3.07.2007

Estética











Não é fácil imaginar duas cinematografias mais distintas que as de Jacques Tati e Alfred Hitchcock. Ambos mestres do detalhe: Tati, em plano geral, Hitch, no grande plano. Analisar de seguida exemplos destes dois filmes - Playtime e Frenzy - permitiu-me ver ontem com clareza que quer o meu organismo, quer o meu intelecto, respondem diferentemente ao cinema de Hitchcock e Tati. Os filmes de Tati finalmente cansam-me; os de Hitchcock estimulam-me. Tati exige uma capacidade de concentração mais prolongada e obriga à orientação pelos seus labirintos burlescos. Hitchcock conduz-nos o olhar e leva muitas vezes ao encontro da sensação de prazer macabro, da fruição perversa de ordem mais visceral.

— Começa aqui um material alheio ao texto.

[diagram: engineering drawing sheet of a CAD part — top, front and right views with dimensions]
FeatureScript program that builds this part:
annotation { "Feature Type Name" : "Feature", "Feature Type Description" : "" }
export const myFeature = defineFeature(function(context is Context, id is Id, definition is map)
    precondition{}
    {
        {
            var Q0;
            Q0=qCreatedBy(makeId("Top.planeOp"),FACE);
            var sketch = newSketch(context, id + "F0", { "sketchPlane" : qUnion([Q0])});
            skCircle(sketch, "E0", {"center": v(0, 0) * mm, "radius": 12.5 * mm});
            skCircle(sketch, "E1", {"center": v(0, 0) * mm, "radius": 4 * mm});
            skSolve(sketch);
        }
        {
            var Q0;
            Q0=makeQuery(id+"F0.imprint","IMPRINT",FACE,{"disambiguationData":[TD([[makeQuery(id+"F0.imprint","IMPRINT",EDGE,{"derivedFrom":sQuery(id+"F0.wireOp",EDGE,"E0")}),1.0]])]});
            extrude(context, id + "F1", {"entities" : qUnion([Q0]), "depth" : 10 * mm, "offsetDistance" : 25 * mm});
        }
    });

Onde Tati é subtil (um radical da subltileza?), Hitch é radical (um radical tout court). Com Tati não conseguimos ver tudo. Com Hitchcock aquilo que vemos é tudo o que precisamos saber. Acho que vejo sempre e só Tati nos filmes deste (no duplo sentido), e que me revejo nas obras de Hitchcock (em múltiplos sentidos). Acho finalmente que o prazer que sentimos no cinema é principalmente de ordem narcísica. A estética formatada pelo umbigo. Mas gostar de um destes realizadores não implica apreciar menos o outro. A cada umbigo, evidentemente, a sua estética.